DIFFERENT KINDS OF BEEHIVES

A sting from a bee can happen out of nowhere. If you are outside during the spring, there is a high chance bees could be flying around whether they are looking for pollen or heading back to their colony. Either way, it is always good to be prepared and ready just in case you or someone you know is stung by a bee.

With the importance of bees in the natural ecosystem, it is a standard practice to make sure they have a safe home while keeping everyone around them safe as well. Whether bees are in a natural beehive or a man-made one, there are numerous variations of hives that each serve a specific purpose in housing colonies both big and small

NATURAL HIVES

When it comes to naturally made beehives, these are the stereotypical hives seen outdoors. While these hives take on many different sizes and shapes, they all share specific structural details.

The main detail is the hexagonal shape used in storing the honey. The honeycombs are always formed in this six-sided shape because of the ability to hold honey better than other shapes. The bees will use heat in order to melt the sides of their honeycombs to form this shape for each hive. This shape is also used so no space is wasted when creating the hive.

Propolis, which is a substance from tree buds that bees collect, is then used to fill crevices in the honeycomb to make the hive structurally sound. 

LANGSTROTH HIVES

Developed in the mid 1800’s by Reverend Lorenzo Langstroth, this hive is one of the most common hives used in North America.

The Langstroth Hive’s simple design helps to make keeping bees in this contraption very simple. The structure is made with box-shaped hives that are stacked on top of one another and each has moveable frames to access each individual row of comb.

The hive is very adaptable as there are many variations to it. The boxes have numerous variations as it has three different depths and two different widths. When it comes to depths, the hives range from deep, medium and shallow depths. For widths, the hives can have either eight or ten frames.  
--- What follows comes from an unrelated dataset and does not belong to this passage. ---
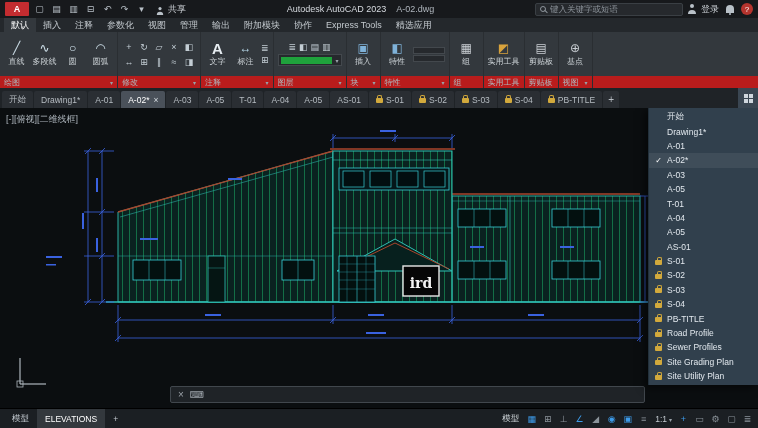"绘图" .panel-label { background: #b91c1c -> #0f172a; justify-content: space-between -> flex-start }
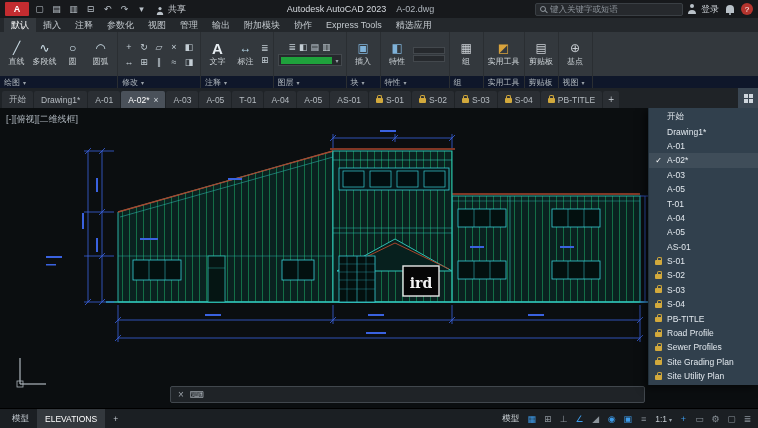"Site Utility Plan" div.tm-row { html: <div> <span> <span></span> </span> <span>Site Utility Plan</span> </div> -> none }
The only disadvantage to having the Langstroth is the weight. These boxes can range from a weight of 30 pounds all the way to 100 pounds so heavy lifting will be necessary if they are to be transported.

TOP BAR HIVE

While the Langstroth is one of the most common hives used in North America, The Top Bar Hive is the most commonly used hive around the world.

The hive gets its namesake because instead of using frames, bars are used on top of the hive body so that the colony of bees can use them to form living space. It gives enough space for the bees to build what they need. This also gives beekeepers easy access to remove the combs if and when necessary.

The design of the hive gives easy access for the bees to come and go while being able to adjust size as the hive and colonies grow. A roof is also used to keep the colonies warm in the winter time as well as reflecting sun during the summer so as to not overheat the bees.

The only real downside to this kind of hive is its delicate nature because there is no true foundation to the hive which can require constant care and maintenance.

WARRE HIVE

The Warre Hive is very similar to the Top Bar Hive with one major difference. The difference between the two is that the Warre hive is vertical from top to bottom compared to the horizontal design of the Top Bar Hive.

The hive works in a similar way as the Top Bar Hive as well as there is no true foundation, but instead there are bars placed inside the boxes where bees will create and house their colonies. A roof is put on top of the boxes and followed by a quilt cover for insulation purposes. Under the hive-body boxes, there is an entrance for the bees to come and go at the bottom of the hive. 

These kinds of hives make for easy access to the honeycombs and are a cheaper alternative to the traditional Langstroth hive as they are not hard to put together with your own supplies.

With there being no foundation like the Top Bar Hive, these can also need more maintenance and care compared to other hives.

WBC HIVE

Known as the classic beehive, the WBC is one of the most common used hives in the United Kingdom. It is still used in North America as well but not as much as the UK.

These hives are the only current day ones to still use a double-walled design for insulation purposes.

Other features of the hive include narrow inner boxes, short legs and a pitched roof. The inner boxes are similar to most other hives as this is where the colonies will create their home. The short legs are used to create a gap at the bottom of the hive similar to how the Warre Hive is designed. The pitched roof is used as the exit for the bees and is generally covered in metal.

While the design is very attractive and easy to disassemble, the disadvantages that come along with are hard to overlook. If the walls inside the hive become damp, it can cause numerous problems for the bees inside, especially during the winter months.

HORIZONTAL LAYENS HIVE

This kind of Hive, which was developed in the 19th century by Georges de Layens, is used in climates with drastic weather as they do an excellent job in insulating bees from harsh warm and cold weather.

There are currently more than one million of these hives in circulation being used today.

A thick wall is created that is the placement for where the honeycombs are built and each Layens frame can hold up to 12 lbs of honey. These hives are also built horizontally so they are easy to access for beekeepers while not disrupting the colonies.

Taking the good with the bad, these kinds of hives cannot add more supers if the colony begins to grow larger. However, they are very inexpensive to create and make on your own.

Taking the good with the bad, these kinds of hives cannot add more supers if the colony begins to grow larger. However, they are very inexpensive to create and make on your own.